Germany has an advisory board called "Commission E" which evaluates and instructs the methods of traditional herbal use. They fall under the German version of the food and drug administration, and if you go to a pharmacy in Germany, it's not unlikely they'll prescribe you herbs instead of medicine for certain (mostly minor) ailments like cold and flu or upset stomach support. The World Health Organization also has a division for the research of effective traditional remedies. And finally, my favorite, the Cochrane Collaboration is an independent network of healthcare professionals throughout the world who perform meta-analysis of healthcare data identifying successful practices and screening out items with unsupported or insufficient evidence. You always see the hot, clickbait articles "A new study says this is good for you! A new study says this is bad for you!" I'd only trust the results of one study if it had a good hundred thousand people. Unfortunately, that's not manageable from a financial standpoint so most drug studies aren't that big. Cochrane takes all the related studies it can find -in this case of studying the flu vaccine use, 69 studies for a total of 70,000 people- and analyzes all of them to determine actual findings or contradictions. If you want to know whether or not eating eggs is actually bad for you, I'd go to one of their systematic reviews.

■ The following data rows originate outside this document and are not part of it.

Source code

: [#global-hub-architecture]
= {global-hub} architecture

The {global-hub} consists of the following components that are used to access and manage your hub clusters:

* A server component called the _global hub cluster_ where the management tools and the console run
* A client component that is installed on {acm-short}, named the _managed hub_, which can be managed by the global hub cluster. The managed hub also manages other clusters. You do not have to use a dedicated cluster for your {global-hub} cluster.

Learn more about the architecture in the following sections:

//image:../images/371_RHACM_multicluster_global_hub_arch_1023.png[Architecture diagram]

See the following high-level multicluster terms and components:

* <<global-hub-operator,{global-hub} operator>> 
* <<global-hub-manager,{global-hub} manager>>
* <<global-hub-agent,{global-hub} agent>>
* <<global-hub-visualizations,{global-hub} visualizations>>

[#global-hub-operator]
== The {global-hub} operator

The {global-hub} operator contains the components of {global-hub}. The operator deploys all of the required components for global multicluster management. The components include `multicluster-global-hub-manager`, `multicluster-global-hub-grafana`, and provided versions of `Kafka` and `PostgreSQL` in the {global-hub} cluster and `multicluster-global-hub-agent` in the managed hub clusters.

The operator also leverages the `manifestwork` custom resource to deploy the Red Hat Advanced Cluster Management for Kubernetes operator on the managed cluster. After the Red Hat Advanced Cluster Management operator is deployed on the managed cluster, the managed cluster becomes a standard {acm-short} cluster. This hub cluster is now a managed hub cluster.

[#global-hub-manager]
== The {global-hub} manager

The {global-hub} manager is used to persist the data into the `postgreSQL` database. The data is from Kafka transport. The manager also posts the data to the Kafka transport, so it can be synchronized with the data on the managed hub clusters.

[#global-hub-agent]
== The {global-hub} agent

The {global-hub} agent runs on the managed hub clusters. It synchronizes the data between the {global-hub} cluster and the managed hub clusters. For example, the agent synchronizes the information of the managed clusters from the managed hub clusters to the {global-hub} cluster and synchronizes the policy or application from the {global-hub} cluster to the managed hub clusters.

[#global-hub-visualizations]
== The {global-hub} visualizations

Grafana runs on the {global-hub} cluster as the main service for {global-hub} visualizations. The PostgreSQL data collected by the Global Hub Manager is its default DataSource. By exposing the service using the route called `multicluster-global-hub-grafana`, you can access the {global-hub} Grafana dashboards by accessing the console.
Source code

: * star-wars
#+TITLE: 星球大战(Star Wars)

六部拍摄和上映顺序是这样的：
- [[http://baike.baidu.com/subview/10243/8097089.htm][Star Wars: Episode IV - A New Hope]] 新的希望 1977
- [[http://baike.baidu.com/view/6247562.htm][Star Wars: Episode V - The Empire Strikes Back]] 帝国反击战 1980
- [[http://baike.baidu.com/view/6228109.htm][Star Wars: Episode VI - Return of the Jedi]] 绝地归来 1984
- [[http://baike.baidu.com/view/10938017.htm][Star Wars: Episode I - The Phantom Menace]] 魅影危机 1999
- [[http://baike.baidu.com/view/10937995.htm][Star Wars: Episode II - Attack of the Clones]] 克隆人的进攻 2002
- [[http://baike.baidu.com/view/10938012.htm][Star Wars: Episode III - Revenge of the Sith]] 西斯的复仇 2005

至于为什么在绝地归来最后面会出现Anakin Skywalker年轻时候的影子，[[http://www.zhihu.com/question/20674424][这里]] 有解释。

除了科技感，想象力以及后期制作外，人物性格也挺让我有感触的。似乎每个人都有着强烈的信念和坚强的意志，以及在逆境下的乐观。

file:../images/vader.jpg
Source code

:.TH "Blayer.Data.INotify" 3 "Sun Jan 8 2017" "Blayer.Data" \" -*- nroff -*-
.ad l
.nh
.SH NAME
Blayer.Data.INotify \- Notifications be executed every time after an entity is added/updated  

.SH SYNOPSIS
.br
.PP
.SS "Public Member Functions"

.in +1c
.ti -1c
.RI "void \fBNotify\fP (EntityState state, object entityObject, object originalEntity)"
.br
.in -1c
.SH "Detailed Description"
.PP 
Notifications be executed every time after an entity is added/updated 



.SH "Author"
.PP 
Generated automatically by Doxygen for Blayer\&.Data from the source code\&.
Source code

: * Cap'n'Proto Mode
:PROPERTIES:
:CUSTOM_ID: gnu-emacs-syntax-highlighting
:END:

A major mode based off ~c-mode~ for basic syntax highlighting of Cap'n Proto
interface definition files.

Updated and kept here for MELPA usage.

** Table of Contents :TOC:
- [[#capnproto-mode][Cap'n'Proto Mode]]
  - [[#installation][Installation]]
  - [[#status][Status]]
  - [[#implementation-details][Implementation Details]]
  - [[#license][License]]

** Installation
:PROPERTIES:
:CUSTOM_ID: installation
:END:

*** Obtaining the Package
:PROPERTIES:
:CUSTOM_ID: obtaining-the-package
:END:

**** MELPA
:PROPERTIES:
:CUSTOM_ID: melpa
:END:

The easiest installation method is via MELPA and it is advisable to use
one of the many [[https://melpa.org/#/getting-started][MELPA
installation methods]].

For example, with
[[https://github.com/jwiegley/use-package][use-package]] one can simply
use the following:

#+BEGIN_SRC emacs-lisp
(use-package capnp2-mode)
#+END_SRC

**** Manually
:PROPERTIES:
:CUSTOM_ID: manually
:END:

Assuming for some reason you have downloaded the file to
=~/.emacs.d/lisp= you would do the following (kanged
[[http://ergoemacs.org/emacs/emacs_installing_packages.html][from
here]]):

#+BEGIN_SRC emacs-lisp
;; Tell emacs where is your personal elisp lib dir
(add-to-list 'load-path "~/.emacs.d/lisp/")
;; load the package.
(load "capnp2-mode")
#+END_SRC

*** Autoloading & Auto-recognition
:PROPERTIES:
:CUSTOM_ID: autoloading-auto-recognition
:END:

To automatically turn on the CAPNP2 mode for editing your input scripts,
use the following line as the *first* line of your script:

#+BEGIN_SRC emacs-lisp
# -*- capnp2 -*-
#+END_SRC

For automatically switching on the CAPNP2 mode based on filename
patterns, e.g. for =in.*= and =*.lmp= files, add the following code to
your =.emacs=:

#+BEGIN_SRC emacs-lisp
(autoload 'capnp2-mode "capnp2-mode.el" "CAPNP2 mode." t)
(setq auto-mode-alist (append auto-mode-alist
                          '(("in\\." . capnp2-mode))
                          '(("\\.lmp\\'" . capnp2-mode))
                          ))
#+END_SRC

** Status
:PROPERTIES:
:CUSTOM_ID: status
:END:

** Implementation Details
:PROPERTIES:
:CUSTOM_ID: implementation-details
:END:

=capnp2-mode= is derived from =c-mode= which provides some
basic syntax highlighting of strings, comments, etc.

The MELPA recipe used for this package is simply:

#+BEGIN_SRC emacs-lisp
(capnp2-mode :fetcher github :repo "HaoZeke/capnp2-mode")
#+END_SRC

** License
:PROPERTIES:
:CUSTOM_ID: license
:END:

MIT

I like data and I love science. I love that with diligence and experiment we can sort through beliefs to find out what improves our lives. Skeptical of natural medicine? I totally get that. If I weren't a biochemist who can read all of these insane papers and figure out if this nutbag actually knows what they're talking about or not, I'd be intimated and scared too. People can be mistreated by the medical industry because they're fearful and vulnerable and don't have the information they need to make a decision. Or maybe they do have the information, but it's too complicated for them to understand and they get confused. I believe in herbal because I do the legwork to study what works, and
Now, the question is just, what herb school do I go to?